Carcinoid Tumors (Nonmetastatic)
Surgery is the only potentially curative therapy. Because with most carcinoids the probability of metastatic disease increases with increasing size, the extent of surgical resection is determined accordingly. With appendiceal carcinoids <1 cm, simple appendectomy was curative in 103 patients followed for up to 35 years. With rectal carcinoids <1 cm, local resection is curative. With small-intestinal carcinoids <1 cm, there is not complete agreement. Because 15–69% of small-intestinal carcinoids this size have metastases in different studies, some recommend a wide resection with en bloc resection of the adjacent lymph-bearing mesentery. If the carcinoid tumor is >2 cm for rectal, appendiceal, or small- intestinal carcinomas, a full cancer operation should be done. This includes a right hemicolectomy for appendiceal carcinoid, an abdominoperineal resection or low anterior resection for rectal carcinoids, and an en bloc resection of adjacent lymph nodes for small-intestinal carcinoids. For carcinoids 1–2 cm in diameter for appendiceal tumors, a simple appendectomy is proposed by some, whereas others favor a formal right hemicolectomy. For rectal carcinoids 1–2 cm, it is recommended that a wide local full-thickness excision be performed.

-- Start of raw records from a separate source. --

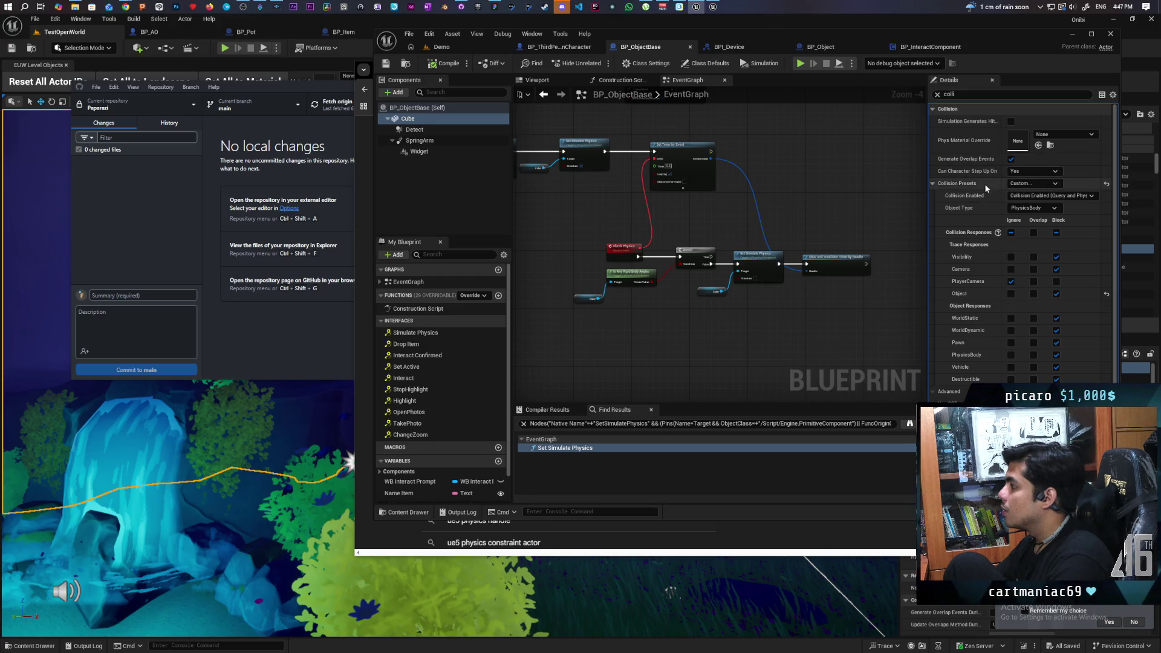
pyautogui.click(1014, 180)
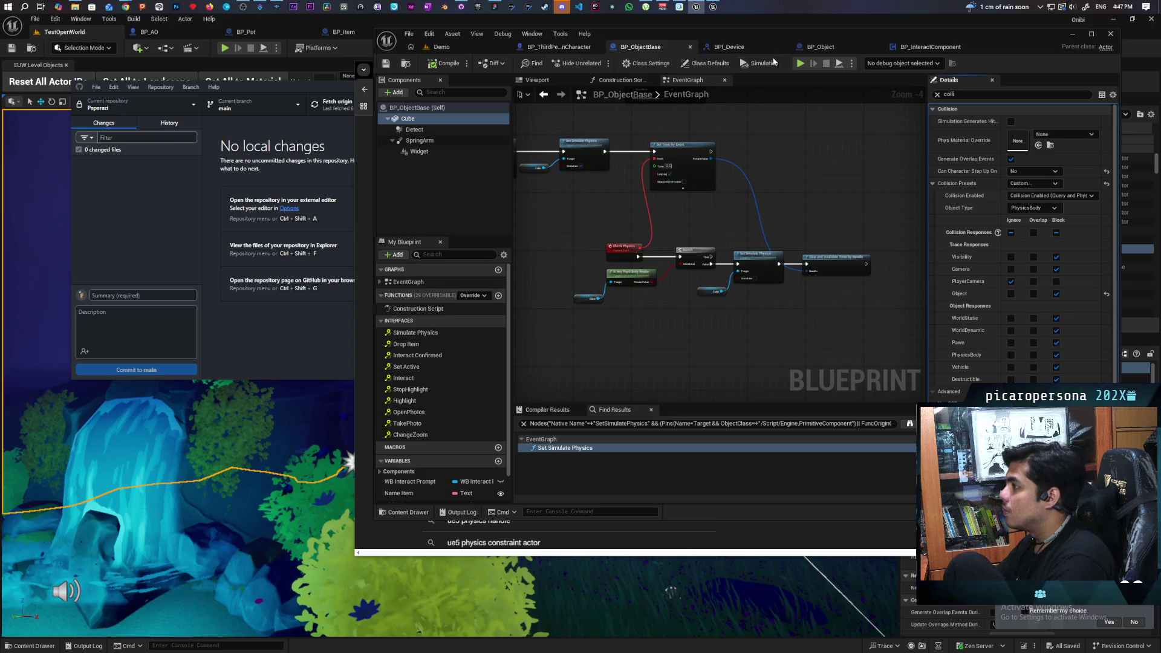
# Run multiplayer PIE, push the ball into the cubes, grab one with F and carry it, then stop
pyautogui.click(810, 47)
pyautogui.press('alt+p')
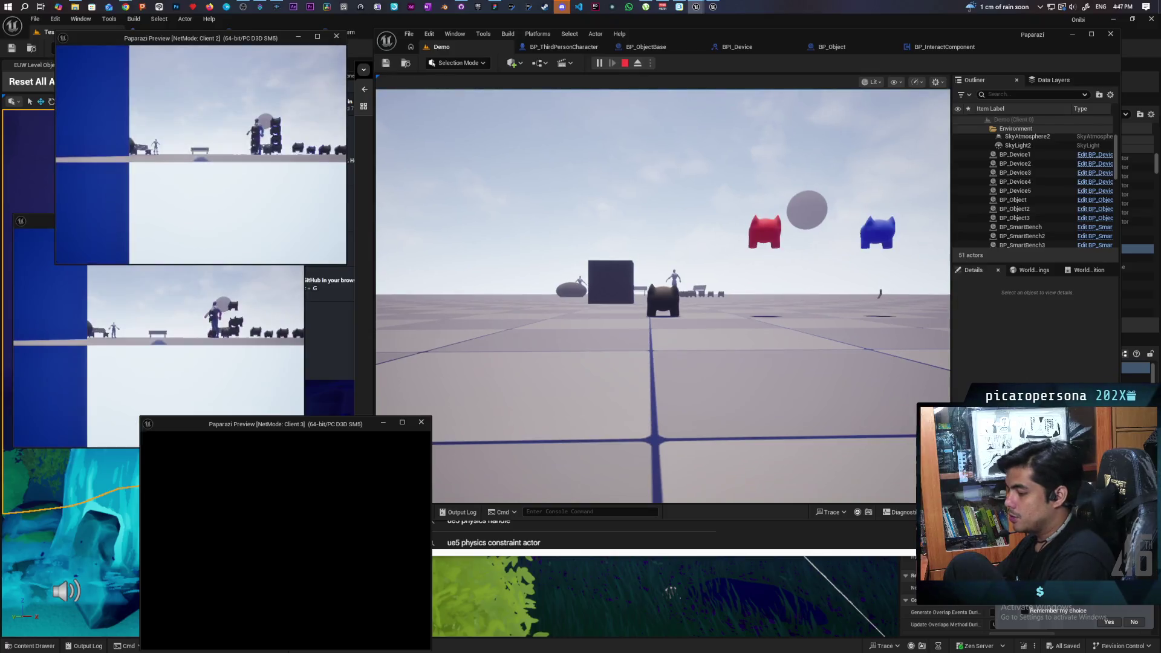
pyautogui.press('alt+Tab')
pyautogui.press('w')
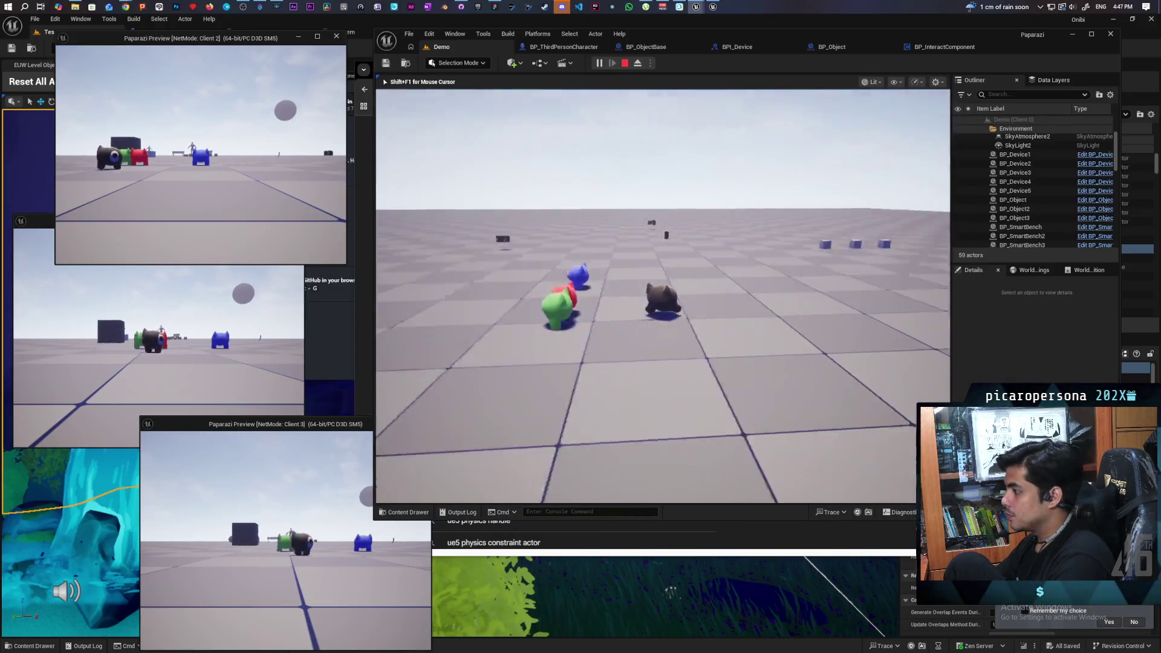
pyautogui.press('w')
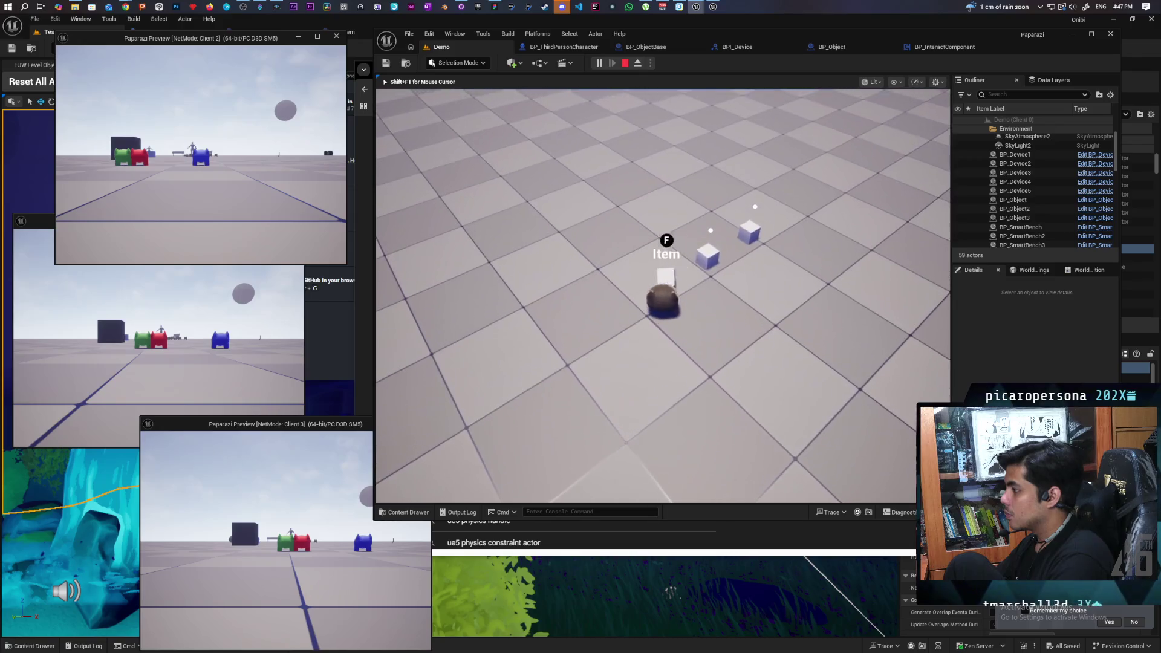
pyautogui.press('f')
pyautogui.press('w')
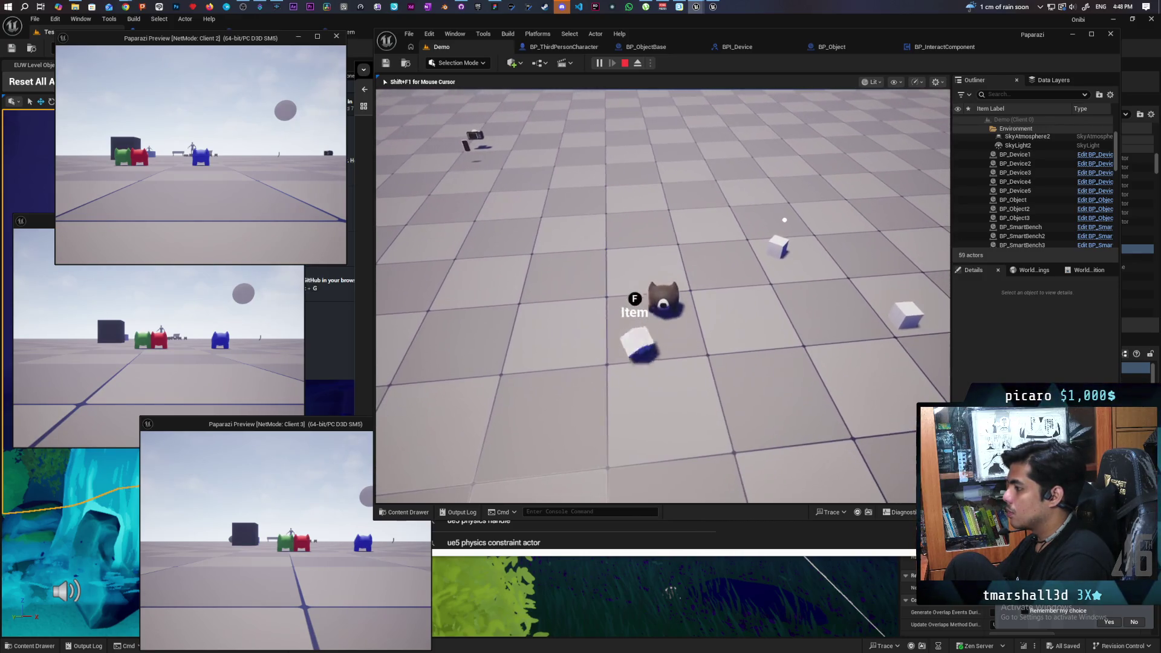
pyautogui.press('Escape')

With type I or II gastric carcinoids, which are usually <1 cm, endoscopic removal is recommended. In type I or II gastric carcinoids, if the tumor is >2 cm or if there is local invasion, some recommend total gastrectomy, whereas others recommend antrectomy in type I to reduce the hypergastrinemia, which led to regression of the carcinoids in a number of studies. For types I and II gastric carcinoids of 1–2 cm, there is no agreement, with some recommending endoscopic treatment followed by chronic somatostatin treatment and careful follow-up and others recommending surgical treatment. With type III gastric carcinoids >2 cm, excision and regional lymph node clearance are recommended. Most tumors <1 cm are treated endoscopically.
Resection of isolated or limited hepatic metastases may be beneficial and will be discussed in a later section on treatment of advanced disease.